The Problem with Polls
Wed October 30, 2013
Who Will Vote November 5th?
A week after a Quinnipiac poll had Democrat Terry McAuliffe with a seven-point lead over his Republican rival Ken Cuccinelli in the Virginia governor's race, the poll now says McAuliffe's lead has dwindled by three points.
Some other polls suggest that the Democrat still has a significant lead over the Republican-with additional surveys saying that his lead is growing. But one veteran political expert says the variation has a lot to do with who comes out to vote on election day.
Political analyst Dr. Bob Holsworth says the problem with the polls is that some have wildly overestimated the number of voters.
"You have in some of these polls, 80-percent of the registered voters saying they're going to vote, where in reality, we know by history, it might somewhere between 40 and maybe 45 percent at the high point that's actually going to turn out."

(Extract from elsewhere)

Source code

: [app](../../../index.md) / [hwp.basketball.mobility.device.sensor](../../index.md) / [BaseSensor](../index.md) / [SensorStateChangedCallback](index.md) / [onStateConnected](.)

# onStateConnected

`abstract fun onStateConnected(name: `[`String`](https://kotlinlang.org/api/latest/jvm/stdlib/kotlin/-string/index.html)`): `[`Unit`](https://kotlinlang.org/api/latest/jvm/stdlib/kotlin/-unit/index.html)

He says while it's not reassuring to see yourself fall behind as is the case with Cuccinelli, it's no time for any candidate to throw in the towel. But it does hurt fundraising efforts.
"You lose your capacity to gain a lot of money to put on those commercials in the last few days of the campaign."
But when there's been a trending double-digit lead as McAuliffe has had in SOME polls,
Holsworth says there could be some dangers for the Democrat, especially if his internal polling doesn't reflect the same lead.
"He doesn't want Democrats to be complacent. He doesn't want Democrats to think, 'This election's over, it doesn't mean that I have to come out."'
Libertarian Robert Sarvis still may hold the key if voters decide to stick with him--OR switch their votes to influence the outcome between the two front-runners.